We’re thrilled to share an excerpt from The Last Cuentista, a journey through the stars from author Donna Barba Higuera—available now from Levine Querido.

Había una vez…

There lived a girl named Petra Peña, who wanted nothing more than to be a storyteller, like her abuelita.

But Petra’s world is ending. Earth has been destroyed by a comet, and only a few hundred scientists and their children—among them Petra and her family—have been chosen to journey to a new planet.
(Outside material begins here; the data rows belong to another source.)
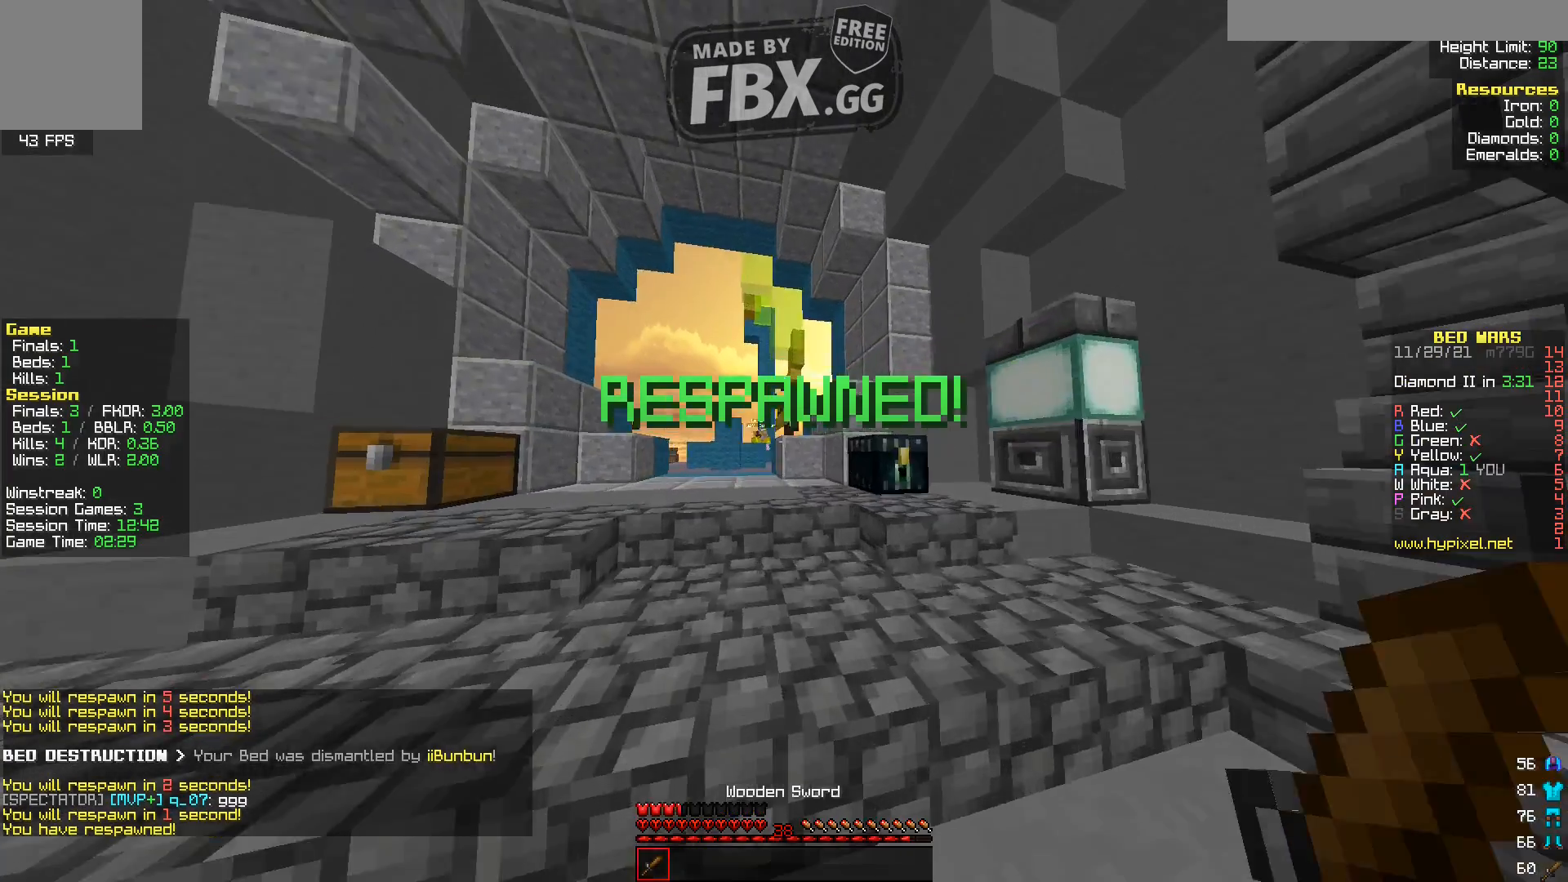
{"keys": ["a", "w"], "events": [[80, "a", "down"], [320, "a", "up"], [400, "a", "down"]]}
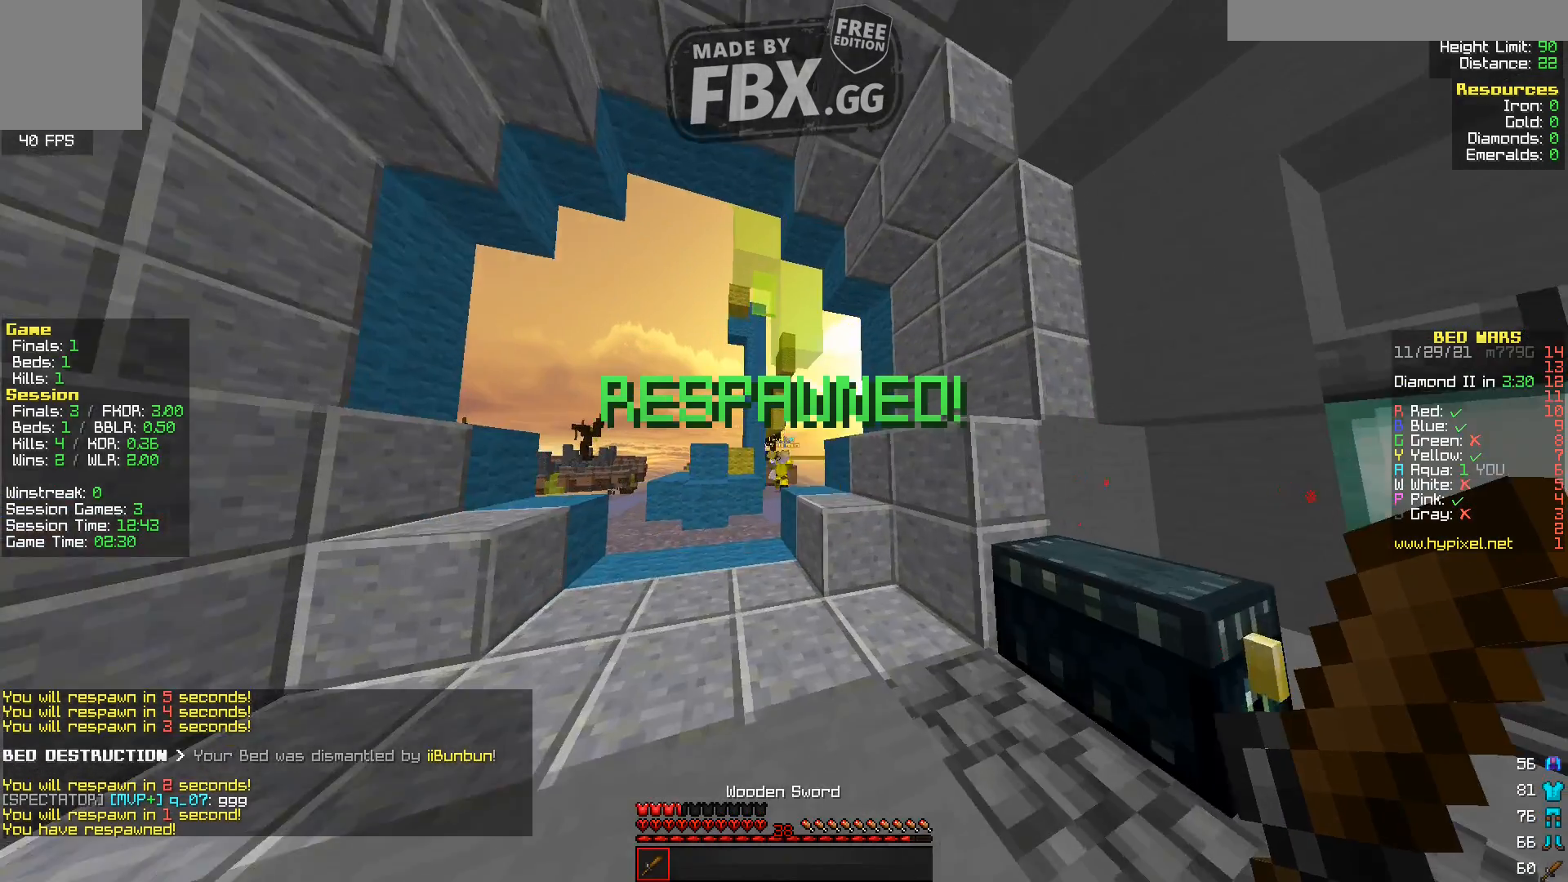
{"keys": ["w"], "events": [[200, "a", "up"]]}
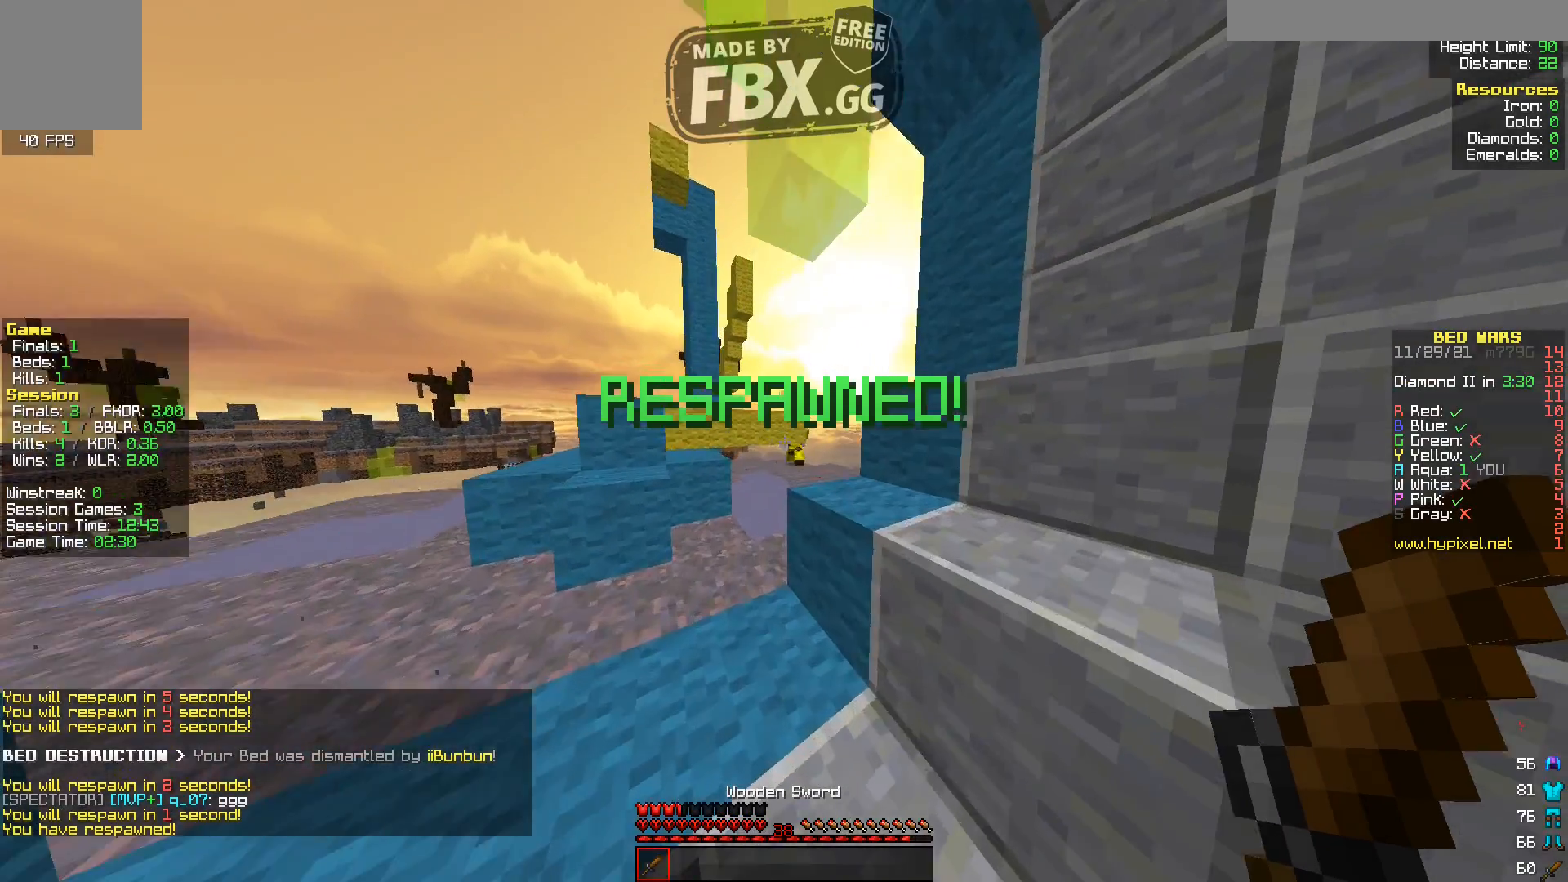
{"keys": ["a", "w"], "events": [[80, "d", "down"], [280, "a", "down"], [320, "d", "up"]]}
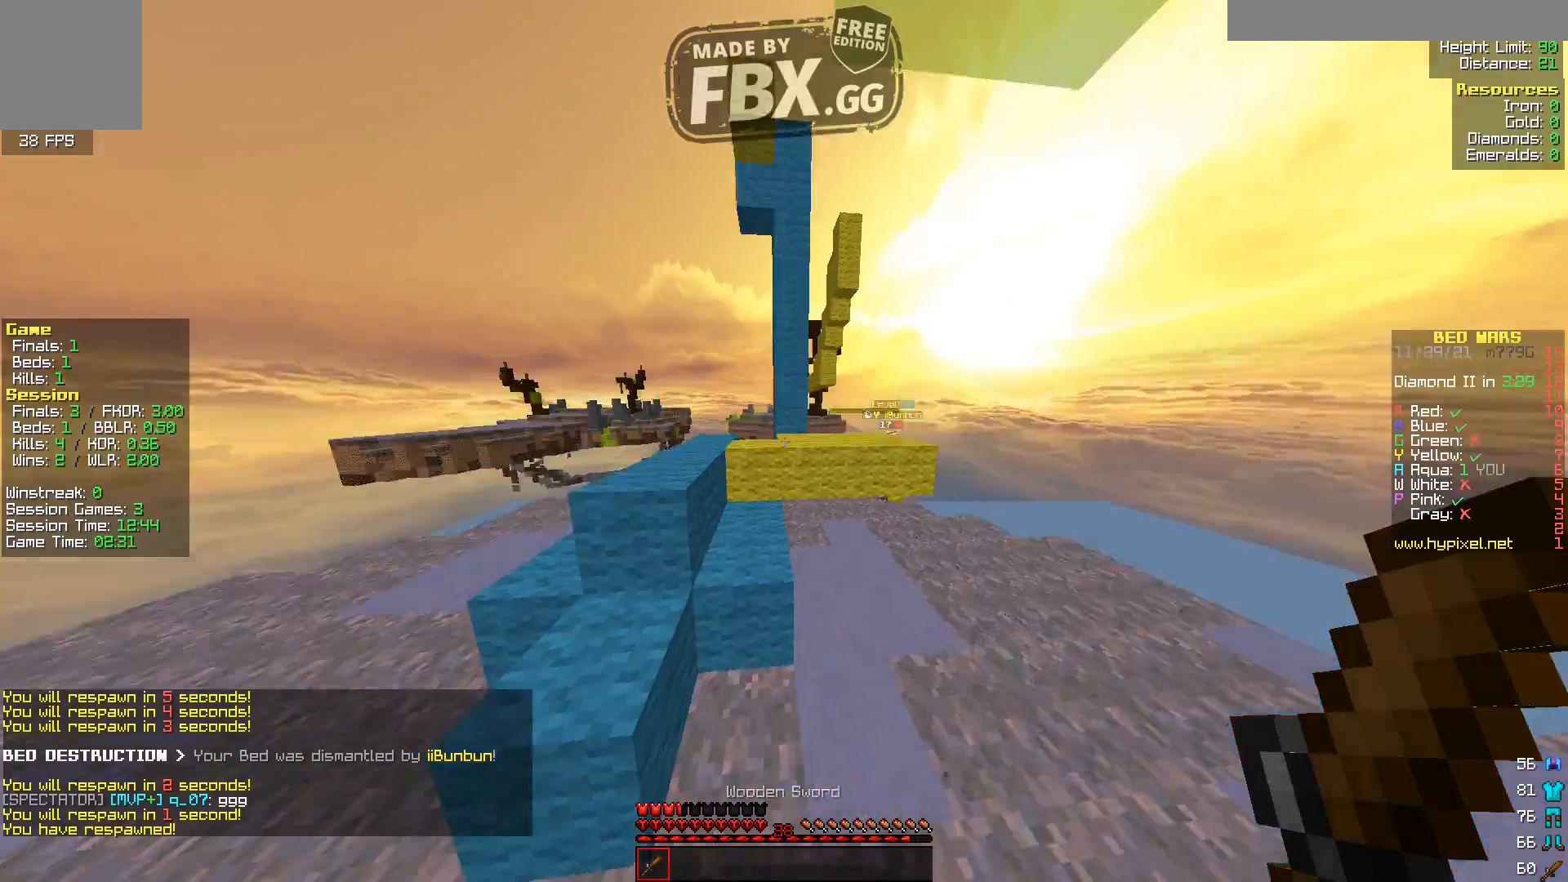
{"keys": ["a", "w"], "events": []}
They are the ones who must carry on the human race.

Hundreds of years later, Petra wakes to this new planet – and the discovery that she is the only person who remembers Earth. A sinister Collective has taken over the ship during its journey, bent on erasing the sins of humanity’s past. They have systematically purged the memories of all aboard – or purged them altogether.

Petra alone now carries the stories of our past, and with them, any hope for our future. Can she make them live again?


 

 

1

Lita tosses another piñon log onto the fire. Sweet smoke drifts past us into the starry sky. Her knees crack as she sits back down on the blanket next to me. The cup of hot chocolate with cinnamon she’s made me sits untouched this time.

“I have something I want you to take with you on your trip, Petra.” Lita reaches into her sweater pocket. “Since I won’t be there for your thirteenth birthday… ” She holds out a silver pendant in the shape of a sun. Its center is filled with a flat black stone. “If you hold it up to the sun, its light glows through the obsidian.”

I take it from her hand and hold it up, but there’s no sun. Only the moon. Sometimes I try to imagine I can see things I really can’t. But I’m sure a faint glow filters through the middle of the stone. I move the pendant back and forth. It disappears completely when I move it too far from the center of my vision.

When I look back, Lita is motioning to an identical pendant around her neck. “You know,” she says, “Yucatecos believe obsidian holds magic. A doorway to bring lost ones together.” She purses her lips. Her brown skin wrinkles toward her nose like cracked bark on a tree.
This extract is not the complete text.